A couple of rationales are typically used to justify placing regulatory power in Tallahassee rather than at the local level.

One is the need for uniformity of regulations and the other is the allegedly greater susceptibility of a five- or seven-member county commission or city council to special interests than the state’s 160 legislators and the governor.

We’ll concede that there’s a benefit to uniformity. But we also see one to allowing a local government, which is closer to its constituents, to set a higher standard to better serve their needs.

It seems almost like a free-market principle. If a more-restrictive local law doesn’t work or has unintended consequences, it will get changed. If it does work, it might become a model for other governments.

We don’t buy the special interest argument, though—not that special interests aren’t a factor locally, just that legislators who have re-election as a constant thought are equally if not more receptive to the influence of lobbyists and donors.

Are we actually supposed to believe that special interests aren’t behind the effort to concentrate power in the capital?
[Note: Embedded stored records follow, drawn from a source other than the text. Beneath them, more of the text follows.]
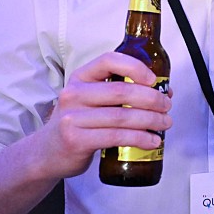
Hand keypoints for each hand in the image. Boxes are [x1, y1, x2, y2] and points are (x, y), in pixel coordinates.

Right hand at [39, 52, 171, 178]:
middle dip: (152, 99)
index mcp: (80, 78)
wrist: (46, 152)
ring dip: (151, 120)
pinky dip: (140, 138)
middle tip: (166, 106)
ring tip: (165, 123)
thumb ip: (117, 92)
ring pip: (122, 116)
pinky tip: (152, 141)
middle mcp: (73, 94)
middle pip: (121, 91)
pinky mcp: (77, 140)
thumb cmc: (77, 123)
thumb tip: (162, 91)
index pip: (109, 60)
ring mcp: (73, 118)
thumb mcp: (89, 99)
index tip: (154, 80)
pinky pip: (117, 137)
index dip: (135, 67)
Now, we’re not taking a stance for or against the regulation of any of these items. What we’re in favor of is the Legislature abandoning the hypocrisy of complaining about being told what to do by Washington, D.C., and then subjecting its counties and cities to the same treatment.

As election season heats up, ask state House and Senate candidates what they think about pre-emption and factor what they say into your vote.

Because reversing this usurpation of power takes place, appropriately enough, on the local level.